BRANO SCELTO
╭──
La Roma pareggiò a Milano la partita d’esordio contro l’Inter, sconfisse il Napoli, vinse a Ferrara, sconfisse la Fiorentina e conquistò il primato. Tanta più gloria fu conferita ai protagonisti quando si apprese della notte brava che, traditi da un minestrone stanco – come racconta “Storie di Calcio” – avevano trascorso. Un cronista raccontò l’epopea di Pelagalli, dodici corse al gabinetto. «Più forti della diarrea», un altro intitolò l’articolo. Alla fine di quel 1967 Roma faceva 2.656.956 abitanti e lamentava nel bilancio comunale mille miliardi di lire di debiti: salvo queste statistiche da grande città moderna, Roma conservava certi modelli genetici della piccola grande città che era stata, la Roma ironica, strafottente, pacioccona e mammarola. Sui giornali andavano in prima pagina, come avvenimenti sensazionali, la rapina alla banca di Torpignattara, l’arresto di cinque spacciatori di marijuana, il professor Frittella che s’era venduta le promozioni scolastiche. Maurizio Arena e Maria Beatrice «Titti» di Savoia principessa di Sarre che facevano all’amore. Forse si sarebbero sposati, e magari una restaurazione monarchica ci avrebbe reso tutti quanti sudditi di Maurizio Arena.
╰──
CONSEGNA 1
Secondo il brano sulla Roma del 1967, quanti abitanti contava la città alla fine di quell'anno?
CONSEGNA 2
Nel brano sulla Roma del 1967, perché ai protagonisti della squadra fu attribuita una gloria ancora maggiore?
CONSEGNA 3
Prosegui il brano sulla Roma del 1967 partendo dall'ultima frase riportata, con lo stesso tono.

Elenchi di coordinate in pixel
╭──
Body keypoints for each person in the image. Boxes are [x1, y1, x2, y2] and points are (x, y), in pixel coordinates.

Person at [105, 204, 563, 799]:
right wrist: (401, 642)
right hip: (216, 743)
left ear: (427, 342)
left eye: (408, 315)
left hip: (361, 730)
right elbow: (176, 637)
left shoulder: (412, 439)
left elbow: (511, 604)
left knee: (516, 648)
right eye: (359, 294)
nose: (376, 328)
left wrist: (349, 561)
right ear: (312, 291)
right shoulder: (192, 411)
╰──
╭──
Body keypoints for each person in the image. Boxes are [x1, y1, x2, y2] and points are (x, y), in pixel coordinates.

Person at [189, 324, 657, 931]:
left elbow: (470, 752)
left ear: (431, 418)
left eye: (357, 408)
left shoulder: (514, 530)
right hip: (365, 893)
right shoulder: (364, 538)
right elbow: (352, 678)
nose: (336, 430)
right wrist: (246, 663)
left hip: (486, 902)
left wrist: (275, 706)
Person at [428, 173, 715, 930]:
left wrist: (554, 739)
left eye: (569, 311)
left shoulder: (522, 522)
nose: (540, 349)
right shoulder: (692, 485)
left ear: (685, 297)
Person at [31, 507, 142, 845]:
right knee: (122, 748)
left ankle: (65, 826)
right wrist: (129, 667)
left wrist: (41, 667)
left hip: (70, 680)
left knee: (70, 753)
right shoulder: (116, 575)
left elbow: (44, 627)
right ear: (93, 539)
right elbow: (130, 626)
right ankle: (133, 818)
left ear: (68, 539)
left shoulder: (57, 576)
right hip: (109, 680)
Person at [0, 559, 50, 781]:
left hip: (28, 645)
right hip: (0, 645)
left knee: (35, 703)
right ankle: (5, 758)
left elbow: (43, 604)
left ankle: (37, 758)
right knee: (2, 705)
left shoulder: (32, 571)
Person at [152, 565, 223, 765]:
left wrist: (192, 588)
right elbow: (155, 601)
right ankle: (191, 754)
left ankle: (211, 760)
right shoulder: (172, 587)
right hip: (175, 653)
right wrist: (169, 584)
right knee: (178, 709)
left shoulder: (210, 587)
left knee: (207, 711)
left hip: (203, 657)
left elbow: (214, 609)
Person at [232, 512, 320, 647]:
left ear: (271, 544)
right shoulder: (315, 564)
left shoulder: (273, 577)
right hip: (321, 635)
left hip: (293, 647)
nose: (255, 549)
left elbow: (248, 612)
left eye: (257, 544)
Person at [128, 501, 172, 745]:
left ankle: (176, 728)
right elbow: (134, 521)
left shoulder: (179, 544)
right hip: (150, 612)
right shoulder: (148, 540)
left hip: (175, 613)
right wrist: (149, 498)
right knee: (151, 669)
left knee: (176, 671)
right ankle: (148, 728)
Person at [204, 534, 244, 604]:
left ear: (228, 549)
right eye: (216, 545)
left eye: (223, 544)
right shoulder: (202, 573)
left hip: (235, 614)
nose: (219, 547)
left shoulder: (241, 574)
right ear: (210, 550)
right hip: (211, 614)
╰──
RISPOSTA FINALE 1
Alla fine del 1967 Roma contava 2.656.956 abitanti.

RISPOSTA FINALE 2
Si venne a sapere che i giocatori avevano passato una notte difficile, traditi da un minestrone stanco. Un cronista raccontò che Pelagalli era corso dodici volte al gabinetto. Per questo le loro vittorie sembrarono ancora più meritorie, tanto che un articolo li definì «più forti della diarrea».

RISPOSTA FINALE 3
Allo stadio si andava con le famiglie, i ventimila tifosi che erano giunti da Napoli con le creature, i somarelli e la frittata di maccheroni, i tremila tifosi della Roma che erano andati a Torino per la partita vittoriosa contro la Juventus: e sembrò selvaggio e scandaloso che Peppe der Garbante avesse buscato un pugno sull’occhio destro, e er Braciola una botta nello stomaco che gli provocò conati di vomito. Già non bastasse lo scandalo di «Gungala», il film selvaggio che, come garantiva la pubblicità, mostrava «la provocante donna della giungla al naturale nuda e vergine».
«Sò finiti li tempi cupi, forza Roma e forza lupi», «Roma faje li bozzi», poemi e cantate composte lì per lì festeggiavano la Roma proletaria e campagnola che conservò il primato fino all’ottava giornata.
Alla nona subì a Varese la prima sconfitta, e via via venne sorpassata da tutte le squadre ricche. Si classificò decima, a 19 punti di distacco dal Milan campione d’Italia. Tuttavia i tifosi si bearono di quel campionato ’67-’68: tra i cinquanta giorni di primato, e la Lazio all’undicesimo posto della Serie B, a due punti appena dalla retrocessione in Serie C.